### Source data
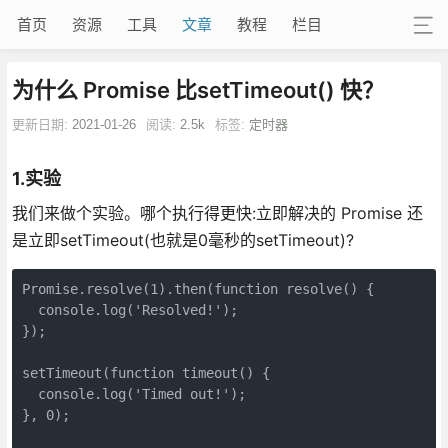
首页
资源
工具
文章
教程
栏目
为什么 Promise 比setTimeout() 快？
更新日期:
2021-01-26
阅读:
2.5k
标签:
定时器
1.实验
我们来做个实验。哪个执行得更快:立即解决的 Promise 还
是立即setTimeout(也就是0毫秒的setTimeout)?
Promise
.resolve(
1
).then(
function
resolve
(
) 
{

console
.log(
'Resolved!'
);

});

setTimeout
(
function
timeout
(
) 
{

console
.log(
'Timed out!'
);

}, 
0
);
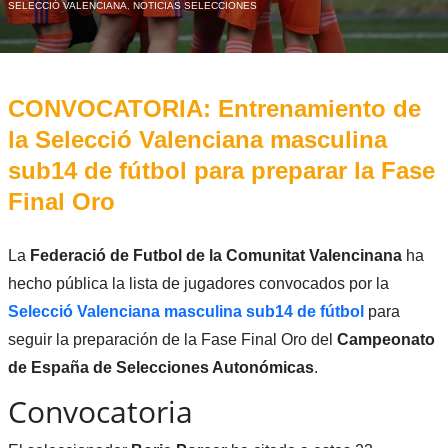
SELECCIÓ VALENCIANA
,
NOTICIAS SELECCIONES
CONVOCATORIA: Entrenamiento de
la Selecció Valenciana masculina
sub14 de fútbol para preparar la Fase
Final Oro
La
Federació de Futbol de la Comunitat Valencinana
ha
hecho pública la lista de jugadores convocados por la
Selecció Valenciana masculina sub14 de fútbol
para
seguir la preparación de la Fase Final Oro del
Campeonato
de España de Selecciones Autonómicas
.
Convocatoria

### Problem requirements
Without the pictures, retype each line of the records above exactly.

### Response
首页
资源
工具
文章
教程
栏目
为什么 Promise 比setTimeout() 快？
更新日期:
2021-01-26
阅读:
2.5k
标签:
定时器
1.实验
我们来做个实验。哪个执行得更快:立即解决的 Promise 还
是立即setTimeout(也就是0毫秒的setTimeout)?
Promise
.resolve(
1
).then(
function
resolve
(
) 
{

console
.log(
'Resolved!'
);

});

setTimeout
(
function
timeout
(
) 
{

console
.log(
'Timed out!'
);

}, 
0
);
SELECCIÓ VALENCIANA
,
NOTICIAS SELECCIONES
CONVOCATORIA: Entrenamiento de
la Selecció Valenciana masculina
sub14 de fútbol para preparar la Fase
Final Oro
La
Federació de Futbol de la Comunitat Valencinana
ha
hecho pública la lista de jugadores convocados por la
Selecció Valenciana masculina sub14 de fútbol
para
seguir la preparación de la Fase Final Oro del
Campeonato
de España de Selecciones Autonómicas
.
Convocatoria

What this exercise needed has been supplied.